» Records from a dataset
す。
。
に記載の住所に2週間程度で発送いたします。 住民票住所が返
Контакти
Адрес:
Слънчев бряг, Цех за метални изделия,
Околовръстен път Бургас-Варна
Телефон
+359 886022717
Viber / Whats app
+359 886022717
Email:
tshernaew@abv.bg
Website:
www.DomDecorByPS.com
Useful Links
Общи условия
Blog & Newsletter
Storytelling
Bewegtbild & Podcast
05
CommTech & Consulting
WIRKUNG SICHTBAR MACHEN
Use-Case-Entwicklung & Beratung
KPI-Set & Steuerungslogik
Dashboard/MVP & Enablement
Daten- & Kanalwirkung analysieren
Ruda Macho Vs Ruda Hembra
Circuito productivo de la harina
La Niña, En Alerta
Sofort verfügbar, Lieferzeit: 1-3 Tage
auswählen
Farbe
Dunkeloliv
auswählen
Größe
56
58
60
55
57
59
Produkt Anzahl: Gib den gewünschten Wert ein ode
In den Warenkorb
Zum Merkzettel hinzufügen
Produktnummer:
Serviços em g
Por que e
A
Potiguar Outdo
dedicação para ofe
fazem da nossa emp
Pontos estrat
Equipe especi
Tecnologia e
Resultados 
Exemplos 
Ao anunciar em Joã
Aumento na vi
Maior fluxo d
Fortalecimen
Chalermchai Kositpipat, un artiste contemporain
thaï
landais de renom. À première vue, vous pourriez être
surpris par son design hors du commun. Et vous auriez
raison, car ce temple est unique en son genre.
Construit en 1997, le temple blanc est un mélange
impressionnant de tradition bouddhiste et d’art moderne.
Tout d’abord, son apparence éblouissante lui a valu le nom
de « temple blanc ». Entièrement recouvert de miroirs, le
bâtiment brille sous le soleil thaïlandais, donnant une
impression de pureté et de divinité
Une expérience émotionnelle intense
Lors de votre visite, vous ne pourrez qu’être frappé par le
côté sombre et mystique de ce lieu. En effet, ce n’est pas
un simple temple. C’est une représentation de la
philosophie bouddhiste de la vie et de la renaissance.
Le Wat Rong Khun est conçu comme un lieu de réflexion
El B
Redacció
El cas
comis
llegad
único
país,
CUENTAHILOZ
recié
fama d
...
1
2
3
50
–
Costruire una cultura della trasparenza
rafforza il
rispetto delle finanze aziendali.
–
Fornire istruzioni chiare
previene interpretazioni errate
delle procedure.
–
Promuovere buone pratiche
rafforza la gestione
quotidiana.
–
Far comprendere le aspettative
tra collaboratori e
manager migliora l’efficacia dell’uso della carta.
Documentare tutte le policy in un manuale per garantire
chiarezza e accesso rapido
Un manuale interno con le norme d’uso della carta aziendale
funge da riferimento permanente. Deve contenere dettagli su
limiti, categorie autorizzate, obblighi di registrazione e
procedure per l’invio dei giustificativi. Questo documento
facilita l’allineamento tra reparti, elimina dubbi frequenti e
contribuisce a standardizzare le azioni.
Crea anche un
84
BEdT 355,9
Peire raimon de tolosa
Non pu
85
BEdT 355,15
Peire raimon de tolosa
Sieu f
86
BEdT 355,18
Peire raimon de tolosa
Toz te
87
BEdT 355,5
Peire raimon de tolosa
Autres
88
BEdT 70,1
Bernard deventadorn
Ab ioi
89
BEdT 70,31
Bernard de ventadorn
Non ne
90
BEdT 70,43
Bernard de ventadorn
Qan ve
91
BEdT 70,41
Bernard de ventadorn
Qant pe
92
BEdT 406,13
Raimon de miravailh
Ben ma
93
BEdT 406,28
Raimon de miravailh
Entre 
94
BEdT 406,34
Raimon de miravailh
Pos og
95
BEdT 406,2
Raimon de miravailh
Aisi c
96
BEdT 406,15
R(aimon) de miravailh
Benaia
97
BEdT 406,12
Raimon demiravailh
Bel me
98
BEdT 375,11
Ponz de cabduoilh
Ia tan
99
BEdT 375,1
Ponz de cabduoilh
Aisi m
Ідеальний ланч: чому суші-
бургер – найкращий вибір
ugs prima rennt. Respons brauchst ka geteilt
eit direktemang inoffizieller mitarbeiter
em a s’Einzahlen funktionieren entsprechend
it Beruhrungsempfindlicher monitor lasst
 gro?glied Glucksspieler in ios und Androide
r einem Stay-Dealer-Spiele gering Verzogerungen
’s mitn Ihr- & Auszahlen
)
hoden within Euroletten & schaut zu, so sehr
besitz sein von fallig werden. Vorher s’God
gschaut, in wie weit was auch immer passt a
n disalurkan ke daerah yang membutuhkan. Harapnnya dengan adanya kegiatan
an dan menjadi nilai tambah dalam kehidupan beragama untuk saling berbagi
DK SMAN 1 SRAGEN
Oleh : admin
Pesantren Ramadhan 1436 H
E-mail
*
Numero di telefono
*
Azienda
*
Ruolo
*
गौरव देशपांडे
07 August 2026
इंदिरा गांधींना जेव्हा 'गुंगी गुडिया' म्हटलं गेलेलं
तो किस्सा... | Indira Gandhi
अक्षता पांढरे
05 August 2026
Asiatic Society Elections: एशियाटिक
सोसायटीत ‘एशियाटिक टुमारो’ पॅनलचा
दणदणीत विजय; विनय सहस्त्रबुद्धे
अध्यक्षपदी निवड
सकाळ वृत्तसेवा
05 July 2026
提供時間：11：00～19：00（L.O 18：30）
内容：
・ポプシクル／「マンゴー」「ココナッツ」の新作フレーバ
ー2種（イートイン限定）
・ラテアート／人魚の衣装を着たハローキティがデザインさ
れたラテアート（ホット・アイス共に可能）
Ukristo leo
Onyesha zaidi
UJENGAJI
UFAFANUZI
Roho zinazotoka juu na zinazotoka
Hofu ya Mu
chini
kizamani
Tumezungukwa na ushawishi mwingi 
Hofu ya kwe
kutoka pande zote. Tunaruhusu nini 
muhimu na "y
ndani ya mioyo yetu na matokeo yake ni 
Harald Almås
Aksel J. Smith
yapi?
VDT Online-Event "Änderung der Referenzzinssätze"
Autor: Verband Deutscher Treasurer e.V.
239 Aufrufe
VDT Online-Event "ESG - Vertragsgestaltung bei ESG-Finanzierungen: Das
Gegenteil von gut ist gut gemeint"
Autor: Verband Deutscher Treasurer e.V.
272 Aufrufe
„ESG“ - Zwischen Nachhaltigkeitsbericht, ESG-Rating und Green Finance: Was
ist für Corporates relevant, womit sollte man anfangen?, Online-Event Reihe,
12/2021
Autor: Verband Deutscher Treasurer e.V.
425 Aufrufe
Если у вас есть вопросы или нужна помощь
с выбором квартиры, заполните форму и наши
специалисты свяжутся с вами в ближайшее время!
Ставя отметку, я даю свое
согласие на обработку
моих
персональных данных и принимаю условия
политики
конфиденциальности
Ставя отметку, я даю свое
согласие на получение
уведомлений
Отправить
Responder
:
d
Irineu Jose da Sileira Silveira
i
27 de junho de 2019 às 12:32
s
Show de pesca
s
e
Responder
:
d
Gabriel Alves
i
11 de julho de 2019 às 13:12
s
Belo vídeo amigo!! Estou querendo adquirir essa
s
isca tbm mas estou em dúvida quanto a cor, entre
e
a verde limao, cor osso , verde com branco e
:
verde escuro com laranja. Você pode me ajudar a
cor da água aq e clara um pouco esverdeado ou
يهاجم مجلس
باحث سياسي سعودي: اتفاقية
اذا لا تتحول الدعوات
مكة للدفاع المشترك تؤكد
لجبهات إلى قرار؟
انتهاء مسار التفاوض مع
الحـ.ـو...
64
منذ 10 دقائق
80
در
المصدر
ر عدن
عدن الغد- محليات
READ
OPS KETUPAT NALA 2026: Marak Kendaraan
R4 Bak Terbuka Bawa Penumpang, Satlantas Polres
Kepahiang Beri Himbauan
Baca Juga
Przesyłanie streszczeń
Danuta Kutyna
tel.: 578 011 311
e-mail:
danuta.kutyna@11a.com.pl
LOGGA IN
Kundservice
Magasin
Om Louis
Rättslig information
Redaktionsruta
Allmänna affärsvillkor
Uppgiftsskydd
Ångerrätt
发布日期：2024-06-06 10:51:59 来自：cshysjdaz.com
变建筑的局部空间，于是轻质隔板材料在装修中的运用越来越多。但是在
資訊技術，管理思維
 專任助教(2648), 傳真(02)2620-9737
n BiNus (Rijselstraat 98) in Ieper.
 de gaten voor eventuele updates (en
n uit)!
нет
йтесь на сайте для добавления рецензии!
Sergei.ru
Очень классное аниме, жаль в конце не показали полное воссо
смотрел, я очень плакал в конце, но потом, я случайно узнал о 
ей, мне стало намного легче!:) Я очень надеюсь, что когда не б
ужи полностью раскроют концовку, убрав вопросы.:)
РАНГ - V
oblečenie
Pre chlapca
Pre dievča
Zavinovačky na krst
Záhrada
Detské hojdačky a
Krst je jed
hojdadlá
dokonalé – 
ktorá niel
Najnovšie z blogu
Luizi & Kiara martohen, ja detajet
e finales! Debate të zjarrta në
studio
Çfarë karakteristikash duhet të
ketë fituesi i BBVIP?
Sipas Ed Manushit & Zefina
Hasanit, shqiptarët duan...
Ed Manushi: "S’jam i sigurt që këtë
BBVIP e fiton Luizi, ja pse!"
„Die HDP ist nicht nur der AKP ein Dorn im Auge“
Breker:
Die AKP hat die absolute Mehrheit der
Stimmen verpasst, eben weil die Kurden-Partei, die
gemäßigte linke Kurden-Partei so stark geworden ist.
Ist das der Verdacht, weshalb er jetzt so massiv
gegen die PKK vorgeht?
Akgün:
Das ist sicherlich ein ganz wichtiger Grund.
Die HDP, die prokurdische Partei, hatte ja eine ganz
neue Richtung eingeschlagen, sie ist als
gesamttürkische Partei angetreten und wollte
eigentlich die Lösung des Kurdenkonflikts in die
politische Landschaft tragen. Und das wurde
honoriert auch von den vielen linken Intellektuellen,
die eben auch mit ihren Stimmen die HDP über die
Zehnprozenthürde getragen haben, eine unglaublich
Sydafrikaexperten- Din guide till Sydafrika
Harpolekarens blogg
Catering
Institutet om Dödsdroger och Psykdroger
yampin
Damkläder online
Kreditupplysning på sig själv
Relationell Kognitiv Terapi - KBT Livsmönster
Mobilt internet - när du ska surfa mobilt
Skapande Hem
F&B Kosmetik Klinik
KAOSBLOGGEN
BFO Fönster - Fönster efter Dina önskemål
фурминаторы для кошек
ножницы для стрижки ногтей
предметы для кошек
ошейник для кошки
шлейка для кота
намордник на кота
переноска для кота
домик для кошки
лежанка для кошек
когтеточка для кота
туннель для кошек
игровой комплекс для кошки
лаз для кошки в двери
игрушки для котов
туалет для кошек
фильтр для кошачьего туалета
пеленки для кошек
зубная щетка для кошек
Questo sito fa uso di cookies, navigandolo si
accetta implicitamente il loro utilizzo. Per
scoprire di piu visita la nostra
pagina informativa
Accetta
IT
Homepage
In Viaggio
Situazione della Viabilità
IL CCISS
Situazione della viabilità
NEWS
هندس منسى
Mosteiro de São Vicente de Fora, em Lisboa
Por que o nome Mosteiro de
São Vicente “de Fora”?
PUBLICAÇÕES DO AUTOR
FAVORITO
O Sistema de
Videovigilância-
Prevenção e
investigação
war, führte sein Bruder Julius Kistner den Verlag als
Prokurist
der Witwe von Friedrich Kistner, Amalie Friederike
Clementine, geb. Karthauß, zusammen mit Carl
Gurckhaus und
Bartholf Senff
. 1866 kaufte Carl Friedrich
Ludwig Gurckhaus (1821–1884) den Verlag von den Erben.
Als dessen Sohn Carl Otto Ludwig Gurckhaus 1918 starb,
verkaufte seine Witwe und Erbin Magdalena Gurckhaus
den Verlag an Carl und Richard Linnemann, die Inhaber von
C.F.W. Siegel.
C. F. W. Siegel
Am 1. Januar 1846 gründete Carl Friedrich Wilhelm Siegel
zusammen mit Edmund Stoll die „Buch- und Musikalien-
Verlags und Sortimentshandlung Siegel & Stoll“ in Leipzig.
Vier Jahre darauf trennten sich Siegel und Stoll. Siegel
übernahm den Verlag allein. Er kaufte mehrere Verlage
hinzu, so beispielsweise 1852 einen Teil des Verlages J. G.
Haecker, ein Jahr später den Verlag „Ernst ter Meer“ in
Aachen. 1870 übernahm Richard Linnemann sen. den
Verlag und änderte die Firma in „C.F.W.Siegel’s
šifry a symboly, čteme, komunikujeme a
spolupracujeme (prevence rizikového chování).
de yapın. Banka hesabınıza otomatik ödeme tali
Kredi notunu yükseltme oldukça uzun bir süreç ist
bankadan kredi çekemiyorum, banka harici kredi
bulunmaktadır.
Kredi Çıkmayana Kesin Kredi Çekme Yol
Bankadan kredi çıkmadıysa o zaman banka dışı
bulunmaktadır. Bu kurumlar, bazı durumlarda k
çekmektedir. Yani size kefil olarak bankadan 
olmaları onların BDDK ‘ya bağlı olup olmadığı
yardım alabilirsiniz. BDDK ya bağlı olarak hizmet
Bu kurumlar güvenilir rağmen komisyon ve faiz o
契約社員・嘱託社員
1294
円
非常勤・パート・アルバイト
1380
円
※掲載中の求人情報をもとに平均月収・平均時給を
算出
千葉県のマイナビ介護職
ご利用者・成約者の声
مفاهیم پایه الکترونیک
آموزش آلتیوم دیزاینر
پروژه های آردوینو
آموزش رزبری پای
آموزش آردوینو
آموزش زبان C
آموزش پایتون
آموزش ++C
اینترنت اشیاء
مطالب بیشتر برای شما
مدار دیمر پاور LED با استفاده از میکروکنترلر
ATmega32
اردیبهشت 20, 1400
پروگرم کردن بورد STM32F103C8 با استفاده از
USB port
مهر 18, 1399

» Problem description
Search the records for the word "BBVIP" and return every line that holds it.

» Solution for this task
ketë fituesi i BBVIP?
BBVIP e fiton Luizi, ja pse!"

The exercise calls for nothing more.